That video is very funny-- what ever happened to _Candid Camera_? The judgment of some people continue to amaze me. 

I have defiantly ordered food to the station and not been there to collect it. Fortunately, at my station in Israel, we have a deal with one of the pizza places-- if we order a pizza and call them when toned out (before receiving the pizza), they will hold the pizza for us.
When I am not in the mood for pizza, there are a whole bunch of eateries withing a few blocks of the station. When I am in the mood for a call (and lunch/dinner/breakfast), I give my partner my cell number and go to get food and inevitably get toned out as soon as I leave or as soon as I order my food.


----------



## Jon (Feb 4, 2008)

all them great falafal and Schwarma stands


----------



## fortsmithman (Mar 21, 2008)

Funny.  I always eat at places that will hold m food for me when I'm on call.


----------



## TheMowingMonk (Mar 21, 2008)

i remember one time my squad was eating quiznos, just sat down and took our first bite and we get toned. And of course we parked our response vehicles across the street. It was quite interesting seeing us sprinting through the crosswalk half eaten food in hand (didnt want to waist it, lol)


----------



## mdkemt (May 11, 2008)

Thats great!  Very enjoyable and I can understand that dire hungry need when in the middle of a call.


----------



## mdtaylor (May 12, 2008)

There are places that our service will not allow us to patronize while in uniform. (i.e. Willie's Icehouse) But, they have the best burgers in town. So, our answer was to park in the same shopping center parking lot and have them deliver.

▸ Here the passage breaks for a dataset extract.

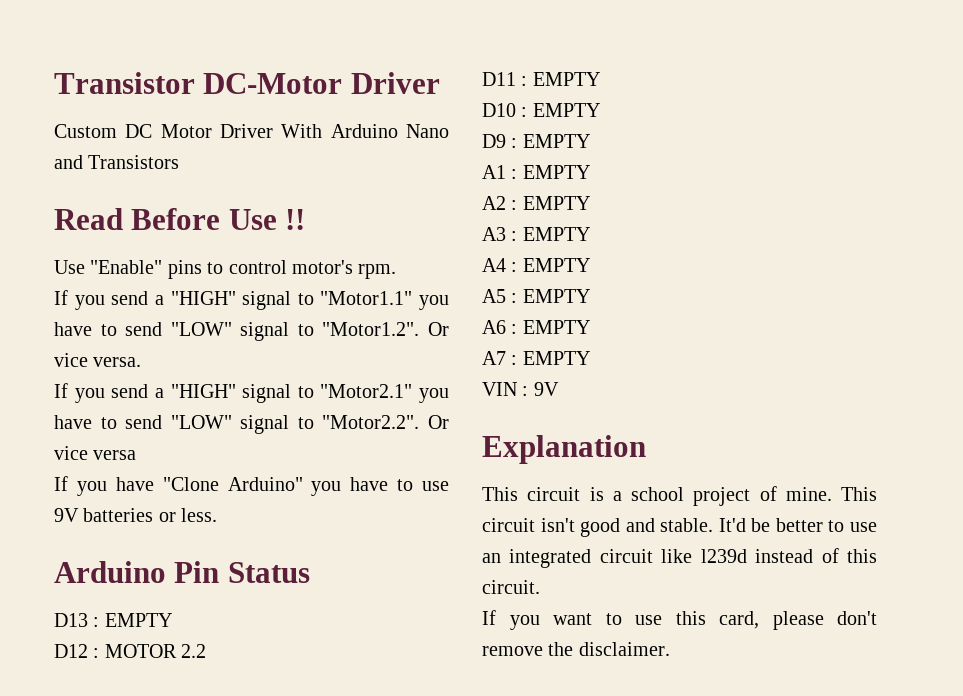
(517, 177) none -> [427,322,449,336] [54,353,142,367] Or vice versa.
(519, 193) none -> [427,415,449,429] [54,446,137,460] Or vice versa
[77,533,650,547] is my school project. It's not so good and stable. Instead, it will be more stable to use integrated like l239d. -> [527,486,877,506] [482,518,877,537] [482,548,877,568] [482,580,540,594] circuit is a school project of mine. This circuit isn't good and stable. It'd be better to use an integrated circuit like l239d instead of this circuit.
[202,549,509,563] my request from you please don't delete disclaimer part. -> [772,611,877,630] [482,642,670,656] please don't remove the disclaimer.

We get our burgers, and our uniforms are never seen inside Willie's. But they have to deliver in an unmarked vehicle....


----------



## Jon (May 12, 2008)

mdtaylor said:


> There are places that our service will not allow us to patronize while in uniform. (i.e. Willie's Icehouse) But, they have the best burgers in town. So, our answer was to park in the same shopping center parking lot and have them deliver.
> 
> We get our burgers, and our uniforms are never seen inside Willie's. But they have to deliver in an unmarked vehicle....


Out of curiosity... why are you not allowed to go there? Do they serve alcoholic beverages?

Are you paid or volunteer?


----------



## TheMowingMonk (May 12, 2008)

whats the problem with going in in uniform? they a bar or something?


----------



## mdtaylor (May 13, 2008)

Jon said:


> Out of curiosity... why are you not allowed to go there? Do they serve alcoholic beverages?
> 
> Are you paid or volunteer?





TheMowingMonk said:


> whats the problem with going in in uniform? they a bar or something?



Oh yeah.... they serve alcoholic drinks at a bar, not just drinks served at the dinner table.

Combination paid/volunteer.


----------



## emtwacker710 (May 13, 2008)

yea, when I go to dinner with my crew we always tell the server that if we get up and run out we will be back..lol, we have the ambulance outside and we will come back don't worry, we have had an instance one time where we knew the manager that was on and there was a new server and we got a call and went to get up and the server tried to stop us and make us pay, luckily the manager we knew came out and told the server to let us go and he knew we would come back....stupid server


----------



## uselessmedic (May 16, 2008)

sometimes when we go long distance, there is a Hooters that has 1 of the best grilled chicken sandwiches around and we'll park infront of another store in the shopping center, wander around window shopping and slip into Hooters for lunch and away we'll go.


----------



## mikeylikesit (May 25, 2008)

sweet, but i like Carls Junior better on scene. cause it gets all over the place


----------